To the righteous Abraham, wealth was as much a burden as a blessing. He understood the famous talmudic maxim in Kedushim 39:b, which says that in this world we do not receive reward for our observance of mitzvot. He also understood what might appear to be a contradiction to this concept in the Sh’ma prayer that we recite daily: “And it will come to pass that if you continually observe my commandments … then I will provide rain for your land in its proper time, the early and the late rains that you may gather in your grain, your wine, and your oil.”

The obvious question: If we do not receive reward in this world, why does the Torah expressly declare that if we observe the commandments we will be the recipients of rain, crops and other material goods?

The answer is that material possessions are not the end reward. They are simply tools to enable us to continue to observe mitzvot. The grain, wine and oil are meant not to reward us but to give those who observe mitzvot the strength and the means to continue.

When a lawyer is hired and given an office and legal pads or an accountant a calculator or a teacher chalk and eraser, these are not considered their salary or recompense but the instruments necessary for them to do their jobs. So too are we offered by G-d the wherewithal to continue to do our job of performing mitzvot. Our true and complete reward remains intact for the World to Come.

When Abraham realized that he had been blessed with an inordinate amount of material goods, he also realized that this could not be ascribed to a heavenly reward for good deeds. This he knew would not be forthcoming in this world. So what was its purpose?

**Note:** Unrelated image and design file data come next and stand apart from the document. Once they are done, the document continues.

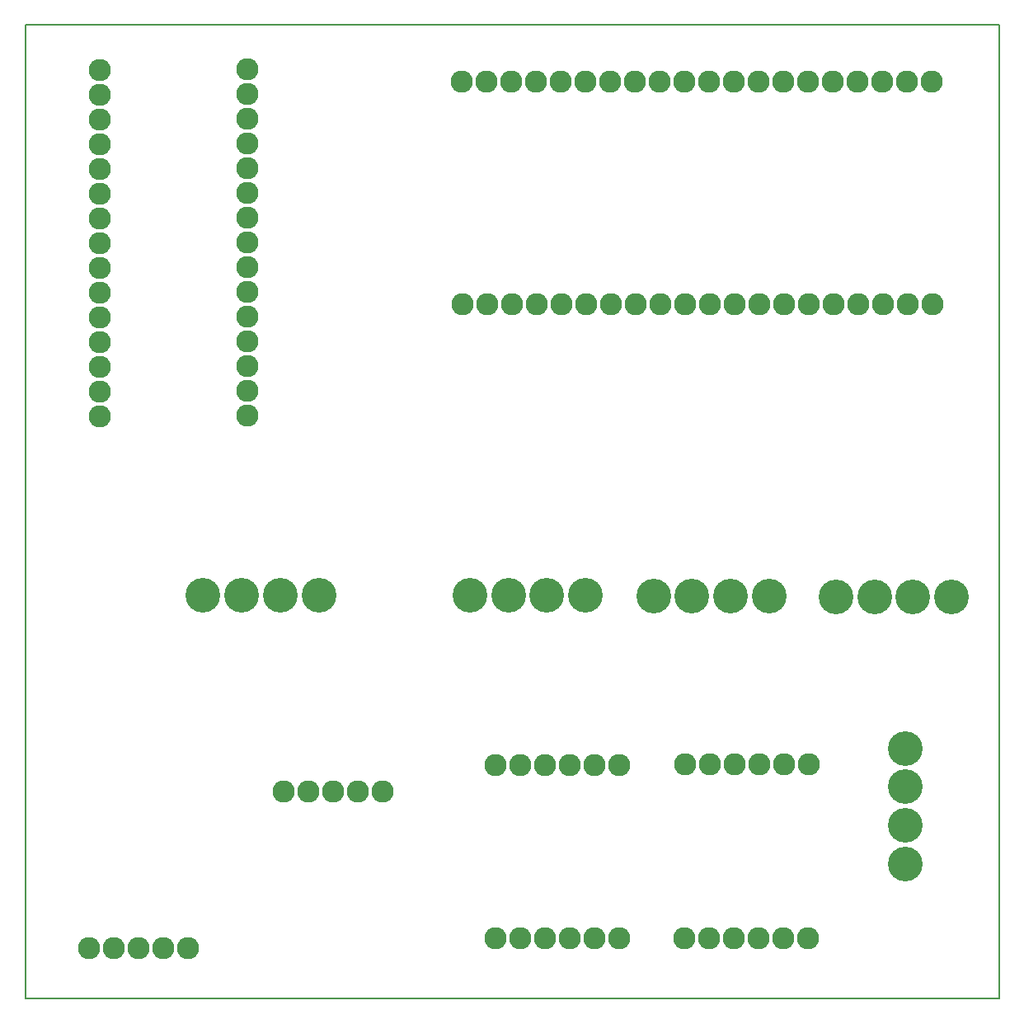
<source format=gbr>
G04 PROTEUS GERBER X2 FILE*
%TF.GenerationSoftware,Labcenter,Proteus,8.6-SP2-Build23525*%
%TF.CreationDate,2019-07-09T03:39:36+00:00*%
%TF.FileFunction,Soldermask,Bot*%
%TF.FilePolarity,Negative*%
%TF.Part,Single*%
%FSLAX45Y45*%
%MOMM*%
G01*
%TA.AperFunction,Material*%
%ADD17C,2.286000*%
%TA.AperFunction,Material*%
%ADD18C,3.556000*%
%TA.AperFunction,Profile*%
%ADD14C,0.203200*%
%TD.AperFunction*%
D17*
X+3048000Y+5586000D03*
X+3302000Y+5586000D03*
X+3556000Y+5586000D03*
X+3810000Y+5586000D03*
X+4064000Y+5586000D03*
X+4318000Y+5586000D03*
X+4572000Y+5586000D03*
X+4826000Y+5586000D03*
X+5080000Y+5586000D03*
X+5334000Y+5586000D03*
X+5588000Y+5586000D03*
X+5842000Y+5586000D03*
X+6096000Y+5586000D03*
X+6350000Y+5586000D03*
X+6604000Y+5586000D03*
X+6858000Y+5586000D03*
X+7112000Y+5586000D03*
X+7366000Y+5586000D03*
X+7620000Y+5586000D03*
X+7874000Y+5586000D03*
X+7882000Y+3298000D03*
X+7628000Y+3298000D03*
X+7374000Y+3298000D03*
X+7120000Y+3298000D03*
X+6866000Y+3298000D03*
X+6612000Y+3298000D03*
X+6358000Y+3298000D03*
X+6104000Y+3298000D03*
X+5850000Y+3298000D03*
X+5596000Y+3298000D03*
X+5342000Y+3298000D03*
X+5088000Y+3298000D03*
X+4834000Y+3298000D03*
X+4580000Y+3298000D03*
X+4326000Y+3298000D03*
X+4072000Y+3298000D03*
X+3818000Y+3298000D03*
X+3564000Y+3298000D03*
X+3310000Y+3298000D03*
X+3056000Y+3298000D03*
X+851500Y+5712000D03*
X+851500Y+5458000D03*
X+851500Y+5204000D03*
X+851500Y+4950000D03*
X+851500Y+4696000D03*
X+851500Y+4442000D03*
X+851500Y+4188000D03*
X+851500Y+3934000D03*
X+851500Y+3680000D03*
X+851500Y+3426000D03*
X+851500Y+3172000D03*
X+851500Y+2918000D03*
X+851500Y+2664000D03*
X+851500Y+2410000D03*
X+851500Y+2156000D03*
X-665500Y+2147000D03*
X-665500Y+2401000D03*
X-665500Y+2655000D03*
X-665500Y+2909000D03*
X-665500Y+3163000D03*
X-665500Y+3417000D03*
X-665500Y+3671000D03*
X-665500Y+3925000D03*
X-665500Y+4179000D03*
X-665500Y+4433000D03*
X-665500Y+4687000D03*
X-665500Y+4941000D03*
X-665500Y+5195000D03*
X-665500Y+5449000D03*
X-665500Y+5703000D03*
X+3395000Y-1432000D03*
X+3649000Y-1432000D03*
X+3903000Y-1432000D03*
X+4157000Y-1432000D03*
X+4411000Y-1432000D03*
X+4665000Y-1432000D03*
X+4665000Y-3207000D03*
X+4411000Y-3207000D03*
X+4157000Y-3207000D03*
X+3903000Y-3207000D03*
X+3649000Y-3207000D03*
X+3395000Y-3207000D03*
X+5339000Y-1425000D03*
X+5593000Y-1425000D03*
X+5847000Y-1425000D03*
X+6101000Y-1425000D03*
X+6355000Y-1425000D03*
X+6609000Y-1425000D03*
X+6603000Y-3210000D03*
X+6349000Y-3210000D03*
X+6095000Y-3210000D03*
X+5841000Y-3210000D03*
X+5587000Y-3210000D03*
X+5333000Y-3210000D03*
X+237000Y-3312000D03*
X-17000Y-3312000D03*
X-271000Y-3312000D03*
X-525000Y-3312000D03*
X-779000Y-3312000D03*
X+2239200Y-1700000D03*
X+1985200Y-1700000D03*
X+1731200Y-1700000D03*
X+1477200Y-1700000D03*
X+1223200Y-1700000D03*
D18*
X+6206000Y+304000D03*
X+5809760Y+304000D03*
X+5413520Y+304000D03*
X+5017280Y+304000D03*
X+4320000Y+310000D03*
X+3923760Y+310000D03*
X+3527520Y+310000D03*
X+3131280Y+310000D03*
X+8079000Y+293000D03*
X+7682760Y+293000D03*
X+7286520Y+293000D03*
X+6890280Y+293000D03*
X+7600000Y-1260000D03*
X+7600000Y-1656240D03*
X+7600000Y-2052480D03*
X+7600000Y-2448720D03*
X+1581000Y+312000D03*
X+1184760Y+312000D03*
X+788520Y+312000D03*
X+392280Y+312000D03*
D14*
X-1432000Y-3830000D02*
X+8568000Y-3830000D01*
X+8568000Y+6170000D01*
X-1432000Y+6170000D01*
X-1432000Y-3830000D01*
M02*

</source>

Since his wealth was not given to him as a means for self-indulgence, Abraham could only conclude that they were to expedite an even greater level of mitzvah accomplishment. He viewed himself as a funnel through which G-d’s blessings were to be disbursed and distributed to the needy, abandoned and infirm. His wealth then was a burden because with it came the enormous responsibility of equitable distribution and allocation. Though Abraham most certainly appreciated the good that could be accomplished through wealth, he also felt strongly the responsibility that accompanies it.

This concept of the burden of wealth perhaps explains the teaching in the Ethics of Fathers 2:8, which says: “One who increases his possessions increases his worries.” In truth this is obvious. Along with real estate, cars, jewelry and business come insurance, mortgages, maintenance fees and a host of worries. But does this suggest that we should limit our holdings to avoid worry?

I believe our sages were telling us something else — that he who increases his possessions should increase his worries in the manner of Abraham by worrying on a spiritual and religious level.

One can only imagine the enormous worry and responsibility of our Jewish community leaders as they make decisions on allocations to the various needy agency recipients. The burden must be enormous, especially since it is not even their money but that of donors who trust the leaders’ ability to allocate fairly and wisely. May G-d give them the necessary strength and wisdom to continue to fulfill their obligations.

Shabbat shalom.

Rabbi Pinchas Lipner is dean of the Hebrew Academy in San Francisco.